- Genre: Black comedy
- Based on: The Last Man on the List by Bob Randall
- Written by: Lindsay Harrison
- Directed by: Paul Shapiro
- Starring: Nicollette Sheridan John Ritter Sonja Smits Donna Pescow Amy Yasbeck Sheila McCarthy
- Music by: Jonathan Goldsmith
- Countries of origin: Canada United States
- Original language: English

Production
- Executive producers: Jean Abounader Alfred Monacella
- Producer: Karen Moore
- Cinematography: Frank Tidy
- Editor: Craig Bench
- Running time: 90 minutes
- Production companies: Power Pictures USA Pictures Blue Swan Entertainment (distributor)

Original release
- Network: USA Network
- Release: December 2, 1998

= Dead Husbands =

1998 Canadian-American film

Dead Husbands is a 1998 Canadian-American made-for-television black comedy film starring Nicollette Sheridan, John Ritter, Sonja Smits, Donna Pescow, Amy Yasbeck and Sheila McCarthy.

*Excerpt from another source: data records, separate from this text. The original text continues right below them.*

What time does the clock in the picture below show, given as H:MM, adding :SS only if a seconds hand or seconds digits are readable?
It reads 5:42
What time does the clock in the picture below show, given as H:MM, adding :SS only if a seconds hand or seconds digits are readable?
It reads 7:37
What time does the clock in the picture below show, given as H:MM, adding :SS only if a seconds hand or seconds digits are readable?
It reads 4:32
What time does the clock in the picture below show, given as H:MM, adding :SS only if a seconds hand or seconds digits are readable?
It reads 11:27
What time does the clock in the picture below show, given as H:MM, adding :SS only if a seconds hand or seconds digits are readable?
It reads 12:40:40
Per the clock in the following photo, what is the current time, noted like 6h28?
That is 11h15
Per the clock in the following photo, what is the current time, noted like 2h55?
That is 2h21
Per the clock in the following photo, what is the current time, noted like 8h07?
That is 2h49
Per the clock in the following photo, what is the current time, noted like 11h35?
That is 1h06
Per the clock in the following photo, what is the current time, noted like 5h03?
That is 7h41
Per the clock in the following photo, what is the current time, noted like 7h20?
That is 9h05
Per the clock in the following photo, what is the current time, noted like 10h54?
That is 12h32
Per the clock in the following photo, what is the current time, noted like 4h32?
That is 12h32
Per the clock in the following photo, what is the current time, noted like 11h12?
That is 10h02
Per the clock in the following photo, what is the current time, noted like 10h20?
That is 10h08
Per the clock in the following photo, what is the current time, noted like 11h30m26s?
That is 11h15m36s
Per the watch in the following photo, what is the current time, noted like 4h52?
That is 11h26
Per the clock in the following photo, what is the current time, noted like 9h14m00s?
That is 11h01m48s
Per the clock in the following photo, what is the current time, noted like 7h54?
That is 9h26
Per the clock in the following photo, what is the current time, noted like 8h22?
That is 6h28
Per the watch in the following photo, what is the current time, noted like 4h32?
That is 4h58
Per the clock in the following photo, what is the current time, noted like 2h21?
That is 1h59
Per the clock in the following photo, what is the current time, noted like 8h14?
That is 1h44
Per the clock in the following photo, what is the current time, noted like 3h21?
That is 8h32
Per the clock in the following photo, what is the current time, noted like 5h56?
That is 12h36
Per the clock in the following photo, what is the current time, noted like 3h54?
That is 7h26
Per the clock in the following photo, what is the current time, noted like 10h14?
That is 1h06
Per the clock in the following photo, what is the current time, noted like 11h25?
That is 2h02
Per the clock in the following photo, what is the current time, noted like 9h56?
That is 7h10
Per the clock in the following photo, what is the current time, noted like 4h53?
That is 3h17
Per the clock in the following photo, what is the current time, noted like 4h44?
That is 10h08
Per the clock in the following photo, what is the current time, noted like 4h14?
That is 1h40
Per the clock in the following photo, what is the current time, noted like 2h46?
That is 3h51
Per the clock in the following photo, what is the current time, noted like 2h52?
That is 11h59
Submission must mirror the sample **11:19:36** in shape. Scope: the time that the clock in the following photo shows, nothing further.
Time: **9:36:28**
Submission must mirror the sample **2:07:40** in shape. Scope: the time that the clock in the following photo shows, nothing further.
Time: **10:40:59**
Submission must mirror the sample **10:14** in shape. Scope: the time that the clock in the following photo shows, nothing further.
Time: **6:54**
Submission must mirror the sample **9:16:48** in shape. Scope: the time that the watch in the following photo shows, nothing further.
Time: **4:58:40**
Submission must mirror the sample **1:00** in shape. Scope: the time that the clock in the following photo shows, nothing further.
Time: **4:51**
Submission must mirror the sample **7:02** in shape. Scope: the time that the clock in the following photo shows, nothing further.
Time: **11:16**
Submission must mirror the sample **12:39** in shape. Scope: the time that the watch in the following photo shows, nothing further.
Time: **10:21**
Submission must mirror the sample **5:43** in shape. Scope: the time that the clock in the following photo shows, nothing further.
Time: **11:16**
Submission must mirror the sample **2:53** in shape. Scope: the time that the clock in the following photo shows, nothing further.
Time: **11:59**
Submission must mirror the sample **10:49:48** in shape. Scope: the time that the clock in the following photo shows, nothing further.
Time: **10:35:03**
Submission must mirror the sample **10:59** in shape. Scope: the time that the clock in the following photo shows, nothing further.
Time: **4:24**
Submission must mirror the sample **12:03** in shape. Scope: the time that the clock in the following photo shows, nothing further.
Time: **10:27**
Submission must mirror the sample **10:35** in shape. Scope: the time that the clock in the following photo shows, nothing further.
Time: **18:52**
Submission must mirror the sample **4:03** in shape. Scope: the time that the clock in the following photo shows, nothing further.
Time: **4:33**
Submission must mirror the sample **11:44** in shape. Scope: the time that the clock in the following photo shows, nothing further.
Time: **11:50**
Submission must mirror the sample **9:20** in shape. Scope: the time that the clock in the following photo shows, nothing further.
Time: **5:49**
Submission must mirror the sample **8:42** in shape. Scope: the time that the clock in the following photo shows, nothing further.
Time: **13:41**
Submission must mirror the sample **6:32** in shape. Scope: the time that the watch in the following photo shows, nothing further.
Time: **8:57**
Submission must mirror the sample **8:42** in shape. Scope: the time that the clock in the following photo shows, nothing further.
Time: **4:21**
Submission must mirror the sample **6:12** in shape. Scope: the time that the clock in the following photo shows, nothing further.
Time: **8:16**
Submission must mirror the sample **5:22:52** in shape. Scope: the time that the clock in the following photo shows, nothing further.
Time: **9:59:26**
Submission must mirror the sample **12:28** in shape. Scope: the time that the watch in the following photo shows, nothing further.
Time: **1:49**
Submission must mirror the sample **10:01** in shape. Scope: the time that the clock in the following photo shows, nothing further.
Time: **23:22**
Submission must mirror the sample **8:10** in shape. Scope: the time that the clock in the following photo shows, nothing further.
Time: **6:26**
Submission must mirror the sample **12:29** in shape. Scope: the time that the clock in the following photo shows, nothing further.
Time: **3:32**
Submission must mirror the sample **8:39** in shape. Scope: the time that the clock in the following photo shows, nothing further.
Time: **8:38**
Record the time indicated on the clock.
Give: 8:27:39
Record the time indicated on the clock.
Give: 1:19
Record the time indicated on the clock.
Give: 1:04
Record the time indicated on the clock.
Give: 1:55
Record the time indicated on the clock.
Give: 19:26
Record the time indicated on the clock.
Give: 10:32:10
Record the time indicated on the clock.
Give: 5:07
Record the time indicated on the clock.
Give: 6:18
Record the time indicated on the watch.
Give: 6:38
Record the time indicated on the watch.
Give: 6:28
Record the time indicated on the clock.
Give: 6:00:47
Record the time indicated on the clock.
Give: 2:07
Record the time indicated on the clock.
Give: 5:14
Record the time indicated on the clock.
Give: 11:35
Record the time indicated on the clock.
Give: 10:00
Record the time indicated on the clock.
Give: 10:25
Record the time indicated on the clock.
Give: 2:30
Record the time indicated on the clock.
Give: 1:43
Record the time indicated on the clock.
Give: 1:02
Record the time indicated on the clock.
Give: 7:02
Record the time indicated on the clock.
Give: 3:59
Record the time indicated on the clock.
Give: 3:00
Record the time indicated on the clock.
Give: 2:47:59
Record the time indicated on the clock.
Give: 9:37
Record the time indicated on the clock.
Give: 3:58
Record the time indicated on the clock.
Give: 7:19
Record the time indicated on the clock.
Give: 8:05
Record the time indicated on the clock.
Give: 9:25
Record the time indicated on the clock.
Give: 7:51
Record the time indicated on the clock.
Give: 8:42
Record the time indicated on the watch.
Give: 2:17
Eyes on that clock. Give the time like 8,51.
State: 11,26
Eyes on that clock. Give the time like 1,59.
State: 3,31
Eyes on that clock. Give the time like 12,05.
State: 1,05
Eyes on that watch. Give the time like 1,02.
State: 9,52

It is based on the novel Last Man on the List by Bob Randall. The film is written by Lindsay Harrison and is directed by Paul Shapiro. It premiered on the USA Network on December 2, 1998.

== Plot ==
Dr. Carter Elson is startled to find a list of men’s names—with his own name at the bottom—among his wife Alexandra's possessions. The names before his happen to be the names of recently deceased men. With his friend Betty, Carter tries to solve the mystery of the list before his name reaches the top.

It is revealed that Alexandra, a small town-girl who married Carter in order to climb the social ladder, has become dissatisfied with her husband as he expresses a desire to move to a small town in New Hampshire. Alexandra has befriended Sheila and Rosemary, a pair of wives who are similarly unhappy with their partners but don’t want to part with the financial benefits offered. Sheila and Rosemary are part of a chain letter in which one can get her husband’s name on the bottom of the list if the man listed at the top is killed. Alexandra joins the chain letter without hesitation but runs into obstacles when she finds her membership usurped by another woman and tries to jump the line.

==Reception==
Paul Freitag-Fey of the Daily Grindhouse wrote the film is "a surprisingly mean-spirited bit of black comedy that sometimes feels like two different tones warring with each other (the affable everyman of Ritter’s Carter and the almost Paul Bartellian wickedness of, well, everyone else) but still manages to be consistently entertaining."